Advertisement

ALPHV website goes down amid growing fallout from Change Healthcare attack

Medical providers are under financial pressure and patients are facing challenges in filling prescriptions due to the ransomware attack.
Close-up of a female pharmacist searching for prescription medicine in storage rack. (Luis Alvarez/Getty Images)

The website used by the ransomware group believed to be responsible for the breach of one of the United States’s largest health care payment processors went down Friday amid reports that the incident has put major financial pressure on medical providers and made it difficult for consumers to get the medicine they need.

It’s not yet clear why the website for ALPHV, also known as BlackCat, was down Friday afternoon. The FBI — which had led an operation that seized some of the site’s infrastructure in December, only to have the group bounce back a short time later — did not respond to a request for comment. Websites used by ransomware groups are sometimes unreliable, going up and down, but the site had been accessible this week and even into Friday.

Health providers across the country have said the attack on Change Healthcare has hampered their ability to process payments. Some smaller practices may have to close down if the problem persists, NBC News reported Friday.

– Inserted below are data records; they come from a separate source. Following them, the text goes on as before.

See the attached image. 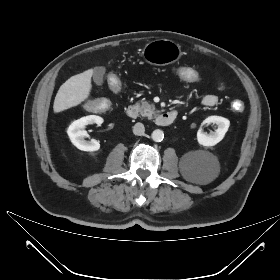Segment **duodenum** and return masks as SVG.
I'll return each mask as SVG.
<instances>
[{
	"label": "duodenum",
	"instance_id": "1",
	"mask_svg": "<svg viewBox=\"0 0 280 280\" xmlns=\"http://www.w3.org/2000/svg\"><path fill=\"white\" fill-rule=\"evenodd\" d=\"M126 114L130 119H136L140 115L139 108L136 105L131 104L127 107ZM176 116H177V111L176 110L165 111L158 116V118L156 120V123L159 126H168L171 123H173Z\"/></svg>",
	"mask_w": 280,
	"mask_h": 280
}]
</instances>
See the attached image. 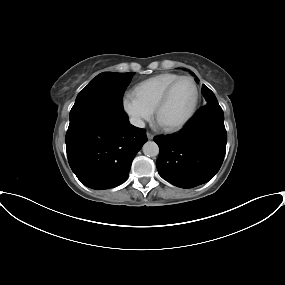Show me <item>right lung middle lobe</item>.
Masks as SVG:
<instances>
[{
    "instance_id": "1",
    "label": "right lung middle lobe",
    "mask_w": 285,
    "mask_h": 285,
    "mask_svg": "<svg viewBox=\"0 0 285 285\" xmlns=\"http://www.w3.org/2000/svg\"><path fill=\"white\" fill-rule=\"evenodd\" d=\"M133 75L134 72H103L97 75L78 94L75 104L70 111L69 119L94 107H103L116 112H124L122 97Z\"/></svg>"
}]
</instances>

Rick Pollack, the president and CEO of the American Hospital Association, said in a statement that the attack was “the most serious incident of its kind leveled against a U.S. health care organization.”

Advertisement

The most recent update from Change Healthcare, posted Friday afternoon, said the company had put up a “new instance” of its Change Healthcare Rx ePrescribing service and enabled it for all customers as of 1 p.m. central time.

“We are working on multiple approaches to restore the impacted environment and continue to be proactive and aggressive with all our systems, and if we suspect any issue with the system, we will immediately take action,” the statement read. The company had previously said it was working with law enforcement and the cybersecurity firms Palo Alto Networks and Mandiant to respond to the incident.

The Department of Health and Human Services did not immediately respond to a request for comment.

Eric Goldstein, the executive assistant director for cybersecurity at the Cybersecurity and Infrastructure Security Agency, told CyberScoop in an emailed statement Friday that CISA “is working with our partners and Change Healthcare to support remediation, assist impacted organizations, and share timely information to reduce the likelihood of similar intrusions.”

ALPHV has claimed responsibility for the attack on Change Healthcare, a subsidiary of Optum and UnitedHealth Group, the largest health care company in the U.S. with revenues of nearly $372 billion in 2023. Change Healthcare processes 15 billion health care transactions annually and touches 1 in every 3 patient records, according to the American Hospital Association.

Advertisement

In December, the FBI carried out an operation to takedown infrastructure associated with ALPHV, but the group immediately returned, claiming to have “unseized” the infrastructure targeted by law enforcement. Since then, the group has stepped up its attacks on health care organizations.

ALPHV is a notorious ransomware-as-a-service operation with a track record of attacks around the world and said in a message on its website Wednesday that the group obtained 6 terabytes of “sensitive” information in its attack.

Change Healthcare detected the attack on Feb. 21 and quickly assessed that its outages were the result of a cyberattack, according to a rolling update posted to the company’s website.

The company “proactively isolated the impacted systems from other connecting systems,” UnitedHealth Group said in a Feb. 21 Securities and Exchange Commission filing. Meanwhile, “thousands of organizations” cut Change Healthcare off from their systems to prevent their own systems from getting hacked, further compounding the impact on health care providers and their patients, the Washington Post reported Friday.

Mandiant confirmed Friday it had been engaged by Change Healthcare but declined to comment further. Palo Alto Networks did not respond to a request for comment.